FDA PLANNING COMMITTEE: BLUE RIBBON PANEL TO PREPARE FOR
Executive Summary
FDA PLANNING COMMITTEE: BLUE RIBBON PANEL TO PREPARE FOR 1990s is expected to be announced by HHS in an upcoming Federal Register notice, perhaps as early as the week of Dec. 4. The notice is likely to solicit nominations for participation on the commission. The primary charge to the panel will apparently be to map a strategy for the agency's allocation of limited resources.

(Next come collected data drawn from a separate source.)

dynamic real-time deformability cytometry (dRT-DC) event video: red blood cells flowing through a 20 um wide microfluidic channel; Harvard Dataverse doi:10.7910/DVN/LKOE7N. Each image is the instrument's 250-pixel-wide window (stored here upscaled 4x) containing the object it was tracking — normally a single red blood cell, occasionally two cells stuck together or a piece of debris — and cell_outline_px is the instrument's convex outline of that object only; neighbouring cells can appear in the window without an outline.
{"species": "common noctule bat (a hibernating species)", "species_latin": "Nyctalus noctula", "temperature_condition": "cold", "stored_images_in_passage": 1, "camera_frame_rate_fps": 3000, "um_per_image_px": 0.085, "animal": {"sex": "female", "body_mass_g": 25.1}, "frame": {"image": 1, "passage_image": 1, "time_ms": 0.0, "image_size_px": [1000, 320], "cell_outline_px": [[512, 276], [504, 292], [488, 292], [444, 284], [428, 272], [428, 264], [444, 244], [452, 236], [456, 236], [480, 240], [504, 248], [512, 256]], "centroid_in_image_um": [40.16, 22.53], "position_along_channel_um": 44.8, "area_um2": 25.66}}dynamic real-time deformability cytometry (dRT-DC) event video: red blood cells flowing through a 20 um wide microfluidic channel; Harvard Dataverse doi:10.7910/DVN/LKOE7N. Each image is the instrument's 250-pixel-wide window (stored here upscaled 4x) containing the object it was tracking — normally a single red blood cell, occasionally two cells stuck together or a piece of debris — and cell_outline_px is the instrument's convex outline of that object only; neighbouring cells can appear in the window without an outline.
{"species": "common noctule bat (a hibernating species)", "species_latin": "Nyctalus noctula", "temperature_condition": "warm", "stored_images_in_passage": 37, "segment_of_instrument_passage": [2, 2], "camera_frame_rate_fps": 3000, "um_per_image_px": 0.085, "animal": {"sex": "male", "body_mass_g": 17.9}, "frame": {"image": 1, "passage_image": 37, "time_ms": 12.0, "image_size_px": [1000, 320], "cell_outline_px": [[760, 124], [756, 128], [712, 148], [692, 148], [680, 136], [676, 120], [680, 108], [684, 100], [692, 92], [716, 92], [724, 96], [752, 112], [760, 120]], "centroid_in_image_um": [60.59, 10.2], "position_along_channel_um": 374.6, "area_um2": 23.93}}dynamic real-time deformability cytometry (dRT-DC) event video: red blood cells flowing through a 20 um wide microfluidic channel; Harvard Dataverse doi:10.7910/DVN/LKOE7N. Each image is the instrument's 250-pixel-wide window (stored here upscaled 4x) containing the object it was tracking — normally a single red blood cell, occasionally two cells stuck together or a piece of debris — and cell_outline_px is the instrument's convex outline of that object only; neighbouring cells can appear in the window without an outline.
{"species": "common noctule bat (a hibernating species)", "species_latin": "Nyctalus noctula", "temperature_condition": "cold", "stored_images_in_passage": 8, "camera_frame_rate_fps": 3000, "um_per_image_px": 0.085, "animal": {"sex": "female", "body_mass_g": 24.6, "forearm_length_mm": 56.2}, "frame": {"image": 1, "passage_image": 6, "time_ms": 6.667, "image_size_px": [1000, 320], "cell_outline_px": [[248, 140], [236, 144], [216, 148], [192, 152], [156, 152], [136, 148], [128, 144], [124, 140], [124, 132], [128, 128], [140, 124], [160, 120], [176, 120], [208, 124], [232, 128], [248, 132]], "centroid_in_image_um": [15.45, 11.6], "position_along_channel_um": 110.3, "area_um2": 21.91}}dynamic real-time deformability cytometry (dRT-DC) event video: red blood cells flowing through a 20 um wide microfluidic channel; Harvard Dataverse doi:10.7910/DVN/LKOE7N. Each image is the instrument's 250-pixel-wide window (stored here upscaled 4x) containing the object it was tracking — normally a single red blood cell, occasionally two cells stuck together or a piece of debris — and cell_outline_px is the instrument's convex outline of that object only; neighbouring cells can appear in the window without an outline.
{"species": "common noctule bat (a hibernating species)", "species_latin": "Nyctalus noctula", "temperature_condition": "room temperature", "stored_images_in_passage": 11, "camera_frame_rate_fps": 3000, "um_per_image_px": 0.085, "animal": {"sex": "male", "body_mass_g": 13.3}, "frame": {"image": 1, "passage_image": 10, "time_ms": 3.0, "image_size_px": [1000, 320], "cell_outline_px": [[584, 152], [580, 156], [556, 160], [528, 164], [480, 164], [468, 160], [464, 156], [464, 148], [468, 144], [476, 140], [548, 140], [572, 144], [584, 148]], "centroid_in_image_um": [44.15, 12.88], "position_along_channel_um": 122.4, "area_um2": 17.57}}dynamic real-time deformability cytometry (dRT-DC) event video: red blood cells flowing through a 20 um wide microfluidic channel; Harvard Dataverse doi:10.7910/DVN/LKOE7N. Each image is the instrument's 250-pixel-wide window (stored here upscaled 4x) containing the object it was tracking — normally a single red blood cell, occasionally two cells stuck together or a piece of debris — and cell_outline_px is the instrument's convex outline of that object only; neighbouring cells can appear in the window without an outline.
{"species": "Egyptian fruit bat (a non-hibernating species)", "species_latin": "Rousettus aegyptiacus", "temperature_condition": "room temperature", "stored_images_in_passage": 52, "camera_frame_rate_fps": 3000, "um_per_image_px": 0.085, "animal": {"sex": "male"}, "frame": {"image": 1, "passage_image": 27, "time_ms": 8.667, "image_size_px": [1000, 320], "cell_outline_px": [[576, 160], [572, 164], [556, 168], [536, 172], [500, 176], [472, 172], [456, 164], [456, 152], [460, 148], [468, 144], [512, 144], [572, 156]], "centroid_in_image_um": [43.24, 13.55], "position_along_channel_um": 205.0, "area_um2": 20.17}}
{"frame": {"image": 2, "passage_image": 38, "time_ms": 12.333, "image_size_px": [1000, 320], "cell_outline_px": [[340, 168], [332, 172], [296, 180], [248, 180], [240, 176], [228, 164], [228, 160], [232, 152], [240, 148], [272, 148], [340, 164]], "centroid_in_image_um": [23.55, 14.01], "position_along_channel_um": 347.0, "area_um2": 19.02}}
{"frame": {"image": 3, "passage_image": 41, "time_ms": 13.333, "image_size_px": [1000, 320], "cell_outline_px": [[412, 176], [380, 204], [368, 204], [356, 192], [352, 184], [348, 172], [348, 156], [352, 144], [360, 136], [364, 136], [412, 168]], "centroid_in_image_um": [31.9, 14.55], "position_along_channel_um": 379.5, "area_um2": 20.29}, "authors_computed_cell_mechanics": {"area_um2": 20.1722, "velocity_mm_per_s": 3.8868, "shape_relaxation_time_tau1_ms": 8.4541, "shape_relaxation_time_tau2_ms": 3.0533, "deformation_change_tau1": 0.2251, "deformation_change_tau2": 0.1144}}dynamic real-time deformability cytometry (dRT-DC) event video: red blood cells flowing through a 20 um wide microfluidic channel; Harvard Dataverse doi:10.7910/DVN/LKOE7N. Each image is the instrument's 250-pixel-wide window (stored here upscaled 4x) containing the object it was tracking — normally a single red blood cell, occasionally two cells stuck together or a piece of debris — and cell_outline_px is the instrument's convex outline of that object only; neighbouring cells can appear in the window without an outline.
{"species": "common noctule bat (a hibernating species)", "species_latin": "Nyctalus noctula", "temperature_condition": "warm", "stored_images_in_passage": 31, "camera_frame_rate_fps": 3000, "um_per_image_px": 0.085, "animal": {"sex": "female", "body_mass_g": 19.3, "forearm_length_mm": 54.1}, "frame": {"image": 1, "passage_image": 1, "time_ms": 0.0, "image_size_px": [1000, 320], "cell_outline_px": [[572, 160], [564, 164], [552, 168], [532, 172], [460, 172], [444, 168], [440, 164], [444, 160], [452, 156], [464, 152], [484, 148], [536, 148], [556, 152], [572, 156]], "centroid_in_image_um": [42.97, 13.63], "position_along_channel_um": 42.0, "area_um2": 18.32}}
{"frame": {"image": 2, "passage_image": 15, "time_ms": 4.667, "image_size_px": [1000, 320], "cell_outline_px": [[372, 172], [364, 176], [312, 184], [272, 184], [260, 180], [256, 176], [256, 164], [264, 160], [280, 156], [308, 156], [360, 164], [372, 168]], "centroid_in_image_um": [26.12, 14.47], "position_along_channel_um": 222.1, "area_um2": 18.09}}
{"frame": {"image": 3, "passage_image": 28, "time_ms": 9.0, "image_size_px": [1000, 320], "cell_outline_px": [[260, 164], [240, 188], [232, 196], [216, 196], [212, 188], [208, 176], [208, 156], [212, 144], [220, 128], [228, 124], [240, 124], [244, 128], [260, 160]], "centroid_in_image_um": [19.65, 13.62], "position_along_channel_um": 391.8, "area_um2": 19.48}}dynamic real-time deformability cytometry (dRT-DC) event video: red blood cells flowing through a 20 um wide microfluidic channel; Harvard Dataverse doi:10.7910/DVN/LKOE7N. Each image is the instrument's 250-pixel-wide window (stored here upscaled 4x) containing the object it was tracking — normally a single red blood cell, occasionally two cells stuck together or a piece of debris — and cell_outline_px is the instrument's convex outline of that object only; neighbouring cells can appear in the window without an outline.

As outgoing Commissioner Young has noted in discussing the generic drug investigation, FDA's responsibilities have been increasing, while the Administration over the past nine years has resisted large increases in the agency's budgetary authority. Establishment of special commissions to review the role and functions of FDA is not a new government tactic. The Dorsen Panel, the Melmon Commission, and the McMahon Commission -- each nicknamed for its chairman -- were convened between the mid-1970's and the middle of this decade to examine agency operations. Those earlier commissions focused primarily on the drug approval process. The Federal Drug Approval Process Commission, chaired by Tulane Pharmacology Professor Gilbert McMahon, PhD, was established at the behest of Congress, particularly Rep. Scheuer (D-N.Y.) and Rep. Gore (D-Tenn.), who was elected to the Senate in 1984. In an effort to speed new drug reviews, the group recommended that FDA rely more on outside experts in designing and reviewing clinical trials and that FDA-sponsor conferences begin earlier in the testing phase. In its 1979 report, the Joint Commission on Prescription Drug Use, chaired by Kenneth Melmon, MD, Stanford, called for greater reliance on postmarketing surveillance. HHS (then HEW) established the Review Panel of New Drug Regulation, chaired by New York University constitutional law professor Norman Dorsen. In 1976-1977 the panel examined FDA's NDA review process and investigated allegations of improper conduct among agency staff -- a possible precedent for the upcoming panel.